Required action 1
Do the following statements agree with the forum question about an R regex? Answer yes or no for each and quote the deciding words. (a) The question was first titled "R Regex for word boundary excluding space." (b) Each entry in the dataframe column is a semicolon-separated list. (c) The writer wants to find the rows that contain a specific item.
Required action 2
Which strings are given for the nms column in the dataframe of the R regex forum question? List them all.
Required action 3
Continue the forum question about an R regex from the point where its text ends.

2

The original Title for this Question was : R Regex for word boundary excluding space.It reflected the manner I was approaching the problem in. However, this is a better solution to my particular problem. It should work as long as a particular delimiter is used to separate items within a 'cell'

This must be very simple, but I've hit a brick wall on it. I have a dataframe column where each cell(row) is a comma separated list of items. I want to find the rows that have a specific item.

df<-data.frame( nms=  c("XXXCAP,XXX CAPITAL LIMITED" , "XXX,XXX POLYMERS LIMITED, 3455" , "YYY,XXX REP LIMITED,999,XXX" ), 
        b = c('A', 'X', "T"))

Records excerpted from a collection

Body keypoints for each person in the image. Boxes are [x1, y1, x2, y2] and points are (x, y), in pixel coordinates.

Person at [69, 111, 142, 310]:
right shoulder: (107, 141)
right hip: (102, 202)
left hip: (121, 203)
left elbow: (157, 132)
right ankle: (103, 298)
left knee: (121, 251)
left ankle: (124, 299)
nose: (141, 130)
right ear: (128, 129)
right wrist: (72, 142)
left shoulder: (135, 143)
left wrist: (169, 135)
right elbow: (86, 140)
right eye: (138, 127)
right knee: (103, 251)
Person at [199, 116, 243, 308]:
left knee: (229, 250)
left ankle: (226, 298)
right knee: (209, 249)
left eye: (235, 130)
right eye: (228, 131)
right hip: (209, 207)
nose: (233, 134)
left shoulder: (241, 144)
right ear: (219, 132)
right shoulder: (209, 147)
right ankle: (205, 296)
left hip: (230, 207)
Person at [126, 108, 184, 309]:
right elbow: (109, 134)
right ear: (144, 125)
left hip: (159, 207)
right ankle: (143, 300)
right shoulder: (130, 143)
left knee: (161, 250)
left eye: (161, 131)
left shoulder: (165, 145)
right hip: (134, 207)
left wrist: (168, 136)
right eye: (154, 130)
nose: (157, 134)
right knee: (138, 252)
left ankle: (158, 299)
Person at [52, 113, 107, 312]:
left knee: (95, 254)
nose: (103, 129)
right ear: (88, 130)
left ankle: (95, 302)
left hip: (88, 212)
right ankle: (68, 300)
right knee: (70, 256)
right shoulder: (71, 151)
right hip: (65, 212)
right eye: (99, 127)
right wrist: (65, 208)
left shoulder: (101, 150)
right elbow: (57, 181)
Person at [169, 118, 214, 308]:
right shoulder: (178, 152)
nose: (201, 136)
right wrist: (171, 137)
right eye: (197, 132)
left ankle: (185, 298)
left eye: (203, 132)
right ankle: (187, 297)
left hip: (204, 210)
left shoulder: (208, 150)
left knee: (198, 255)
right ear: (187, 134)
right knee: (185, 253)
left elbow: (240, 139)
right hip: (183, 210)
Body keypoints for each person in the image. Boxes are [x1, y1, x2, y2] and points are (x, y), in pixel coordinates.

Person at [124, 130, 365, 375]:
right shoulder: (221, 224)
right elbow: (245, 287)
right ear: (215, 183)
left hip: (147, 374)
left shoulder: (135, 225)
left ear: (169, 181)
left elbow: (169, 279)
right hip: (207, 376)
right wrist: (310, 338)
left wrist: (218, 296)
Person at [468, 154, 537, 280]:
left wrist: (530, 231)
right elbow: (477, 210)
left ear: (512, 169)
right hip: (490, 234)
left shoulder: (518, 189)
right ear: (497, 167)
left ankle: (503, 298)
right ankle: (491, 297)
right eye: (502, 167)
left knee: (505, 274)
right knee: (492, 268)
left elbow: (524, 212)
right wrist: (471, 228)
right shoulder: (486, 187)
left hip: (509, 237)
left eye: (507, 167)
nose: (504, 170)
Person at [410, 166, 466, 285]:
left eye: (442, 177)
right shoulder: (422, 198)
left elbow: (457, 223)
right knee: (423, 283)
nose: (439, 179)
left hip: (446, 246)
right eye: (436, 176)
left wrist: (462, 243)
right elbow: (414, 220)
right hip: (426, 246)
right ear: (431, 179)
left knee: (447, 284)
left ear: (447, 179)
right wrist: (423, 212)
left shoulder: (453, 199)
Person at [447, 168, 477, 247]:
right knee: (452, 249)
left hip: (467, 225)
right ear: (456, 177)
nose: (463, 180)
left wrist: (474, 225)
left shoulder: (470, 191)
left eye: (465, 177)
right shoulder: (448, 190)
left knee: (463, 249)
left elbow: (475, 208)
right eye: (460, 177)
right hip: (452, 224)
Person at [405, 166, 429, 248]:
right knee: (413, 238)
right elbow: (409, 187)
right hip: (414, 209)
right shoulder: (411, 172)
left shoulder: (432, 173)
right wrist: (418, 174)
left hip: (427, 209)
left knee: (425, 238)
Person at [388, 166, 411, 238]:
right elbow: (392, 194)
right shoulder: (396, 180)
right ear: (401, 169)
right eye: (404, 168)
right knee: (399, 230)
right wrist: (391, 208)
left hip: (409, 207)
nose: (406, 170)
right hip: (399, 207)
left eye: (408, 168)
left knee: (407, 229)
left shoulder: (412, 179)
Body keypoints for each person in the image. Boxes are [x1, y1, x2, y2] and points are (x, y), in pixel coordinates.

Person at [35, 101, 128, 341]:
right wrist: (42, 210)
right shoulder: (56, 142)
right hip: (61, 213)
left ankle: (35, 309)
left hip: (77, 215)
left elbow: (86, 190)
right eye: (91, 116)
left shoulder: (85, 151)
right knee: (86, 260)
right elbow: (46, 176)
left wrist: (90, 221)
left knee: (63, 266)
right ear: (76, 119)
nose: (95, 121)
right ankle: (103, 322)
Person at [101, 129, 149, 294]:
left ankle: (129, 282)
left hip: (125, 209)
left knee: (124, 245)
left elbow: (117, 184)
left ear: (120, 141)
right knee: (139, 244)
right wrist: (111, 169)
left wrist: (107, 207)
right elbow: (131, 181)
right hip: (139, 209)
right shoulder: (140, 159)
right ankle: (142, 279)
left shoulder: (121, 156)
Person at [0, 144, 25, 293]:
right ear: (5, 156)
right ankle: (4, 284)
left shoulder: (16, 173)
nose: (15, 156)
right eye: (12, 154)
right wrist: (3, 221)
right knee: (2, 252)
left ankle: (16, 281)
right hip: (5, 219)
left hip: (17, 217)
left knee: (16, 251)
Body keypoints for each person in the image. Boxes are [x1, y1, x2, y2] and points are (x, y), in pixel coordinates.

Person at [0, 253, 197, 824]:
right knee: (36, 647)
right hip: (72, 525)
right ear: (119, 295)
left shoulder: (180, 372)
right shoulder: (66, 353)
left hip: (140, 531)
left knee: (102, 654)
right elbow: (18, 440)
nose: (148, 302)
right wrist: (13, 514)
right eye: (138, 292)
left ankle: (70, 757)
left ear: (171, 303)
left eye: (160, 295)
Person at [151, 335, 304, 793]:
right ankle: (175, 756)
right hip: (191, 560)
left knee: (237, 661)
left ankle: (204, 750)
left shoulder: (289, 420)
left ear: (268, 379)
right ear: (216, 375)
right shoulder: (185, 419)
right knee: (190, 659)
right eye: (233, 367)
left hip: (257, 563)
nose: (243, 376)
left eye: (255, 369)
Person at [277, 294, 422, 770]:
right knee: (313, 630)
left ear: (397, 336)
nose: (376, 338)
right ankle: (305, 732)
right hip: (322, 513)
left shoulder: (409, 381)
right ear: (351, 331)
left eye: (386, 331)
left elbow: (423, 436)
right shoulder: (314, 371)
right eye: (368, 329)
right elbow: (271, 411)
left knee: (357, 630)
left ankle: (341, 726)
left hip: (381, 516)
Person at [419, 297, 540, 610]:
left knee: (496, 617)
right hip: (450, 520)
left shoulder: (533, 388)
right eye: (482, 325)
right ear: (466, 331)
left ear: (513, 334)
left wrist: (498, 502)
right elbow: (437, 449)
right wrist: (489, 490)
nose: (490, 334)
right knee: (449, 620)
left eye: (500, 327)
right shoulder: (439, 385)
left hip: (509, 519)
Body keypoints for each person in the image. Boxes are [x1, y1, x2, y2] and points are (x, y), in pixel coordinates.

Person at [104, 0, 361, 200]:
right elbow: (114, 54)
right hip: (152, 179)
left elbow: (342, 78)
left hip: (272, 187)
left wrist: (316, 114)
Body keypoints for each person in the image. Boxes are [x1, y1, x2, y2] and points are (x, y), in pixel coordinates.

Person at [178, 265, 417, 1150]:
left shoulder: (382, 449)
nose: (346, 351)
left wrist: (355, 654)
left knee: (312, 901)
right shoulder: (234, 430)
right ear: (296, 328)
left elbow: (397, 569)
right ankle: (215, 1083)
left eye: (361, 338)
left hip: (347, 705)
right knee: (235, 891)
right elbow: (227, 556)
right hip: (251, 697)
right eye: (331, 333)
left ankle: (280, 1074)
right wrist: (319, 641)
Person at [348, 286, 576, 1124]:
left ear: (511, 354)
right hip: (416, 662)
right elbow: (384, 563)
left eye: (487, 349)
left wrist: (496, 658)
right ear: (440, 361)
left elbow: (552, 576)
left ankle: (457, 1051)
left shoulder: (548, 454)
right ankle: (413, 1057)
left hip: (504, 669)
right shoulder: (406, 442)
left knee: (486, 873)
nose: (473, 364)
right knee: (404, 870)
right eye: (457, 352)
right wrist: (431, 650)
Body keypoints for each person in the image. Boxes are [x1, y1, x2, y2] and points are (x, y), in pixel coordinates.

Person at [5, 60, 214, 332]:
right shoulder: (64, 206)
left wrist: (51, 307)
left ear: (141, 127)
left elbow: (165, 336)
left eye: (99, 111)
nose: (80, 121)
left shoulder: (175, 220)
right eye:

Exercise response 1
(a) Yes: "The original Title for this Question was : R Regex for word boundary excluding space."
(b) No: "each cell(row) is a comma separated list of items"
(c) Yes: "I want to find the rows that have a specific item."

Exercise response 2
"XXXCAP,XXX CAPITAL LIMITED"
"XXX,XXX POLYMERS LIMITED, 3455"
"YYY,XXX REP LIMITED,999,XXX"

Exercise response 3
                             nms b
1     XXXCAP,XXX CAPITAL LIMITED A
2 XXX,XXX POLYMERS LIMITED, 3455 X
3    YYY,XXX REP LIMITED,999,XXX T

I want to search for rows that have item XXX. Rows 2 and 3 should match. Row 1 has the string XXX as part of a larger string and obviously should not match.

However, because XXX in row 1 is separated by spaces in each side, I am having trouble filtering it out with \\b or [[:<:]]

grep("\\bXXX\\b",df$nms, value = F) #matches 1,2,3

The easiest way to do this of course is strsplit() but I'd like to avoid it.Any suggestions on performance are welcome.

R.S.
  • 2,093
  • 14
  • 29
  • When `\b` does not "work", the problem lies in the definition of the "whole word". Please add the details about why the first string does not contain an `XXX` "whole word" (it seems you want to only match a word in between commas or start/end of the string). – Wiktor Stribiżew Jul 22 '18 at 19:07

2 Answers2

2

When \b does not "work", the problem usually lies in the definition of the "whole word".

A word boundary can occur in one of three positions:

  • Before the first character in the string, if the first character is a word character.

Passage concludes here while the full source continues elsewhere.